■ WHAT YOU HAVE TO DO ■
Your answer is the line containing "10: (672, 462)" plus every line after it through the end of the records, printed exactly and free of pictures.

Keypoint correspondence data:
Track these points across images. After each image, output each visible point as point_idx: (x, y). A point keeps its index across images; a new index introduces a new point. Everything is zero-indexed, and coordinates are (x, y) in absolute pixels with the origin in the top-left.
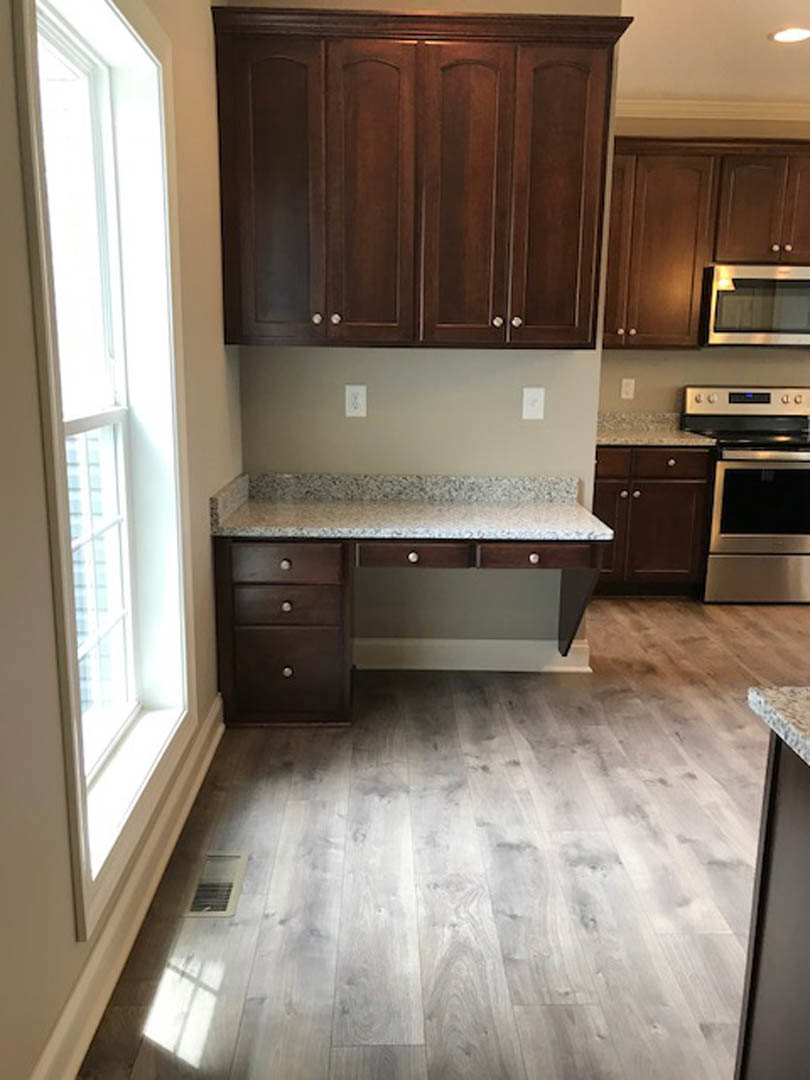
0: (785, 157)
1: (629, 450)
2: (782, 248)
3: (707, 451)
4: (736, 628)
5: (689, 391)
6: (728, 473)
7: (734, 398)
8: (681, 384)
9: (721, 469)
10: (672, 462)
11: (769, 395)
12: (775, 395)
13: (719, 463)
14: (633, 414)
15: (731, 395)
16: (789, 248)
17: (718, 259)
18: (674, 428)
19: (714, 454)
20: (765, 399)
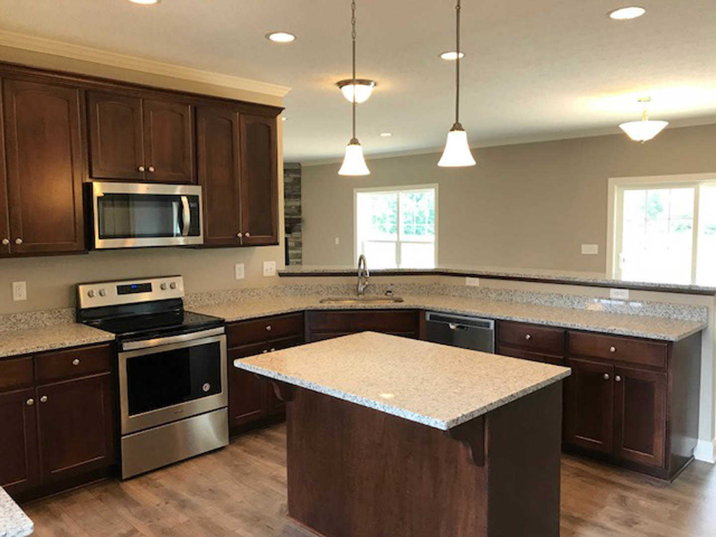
0: (139, 98)
1: (31, 358)
2: (147, 170)
3: (108, 345)
4: (158, 505)
5: (81, 287)
6: (130, 361)
7: (122, 290)
8: (74, 281)
9: (122, 359)
10: (76, 362)
11: (150, 284)
12: (156, 284)
13: (120, 354)
14: (28, 314)
15: (118, 287)
16: (152, 169)
17: (94, 176)
18: (71, 321)
19: (114, 348)
20: (148, 288)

■ WRITTEN REPLY ■
10: (672, 462)
11: (769, 395)
12: (775, 395)
13: (719, 463)
14: (633, 414)
15: (731, 395)
16: (789, 248)
17: (718, 259)
18: (674, 428)
19: (714, 454)
20: (765, 399)
0: (139, 98)
1: (31, 358)
2: (147, 170)
3: (108, 345)
4: (158, 505)
5: (81, 287)
6: (130, 361)
7: (122, 290)
8: (74, 281)
9: (122, 359)
10: (76, 362)
11: (150, 284)
12: (156, 284)
13: (120, 354)
14: (28, 314)
15: (118, 287)
16: (152, 169)
17: (94, 176)
18: (71, 321)
19: (114, 348)
20: (148, 288)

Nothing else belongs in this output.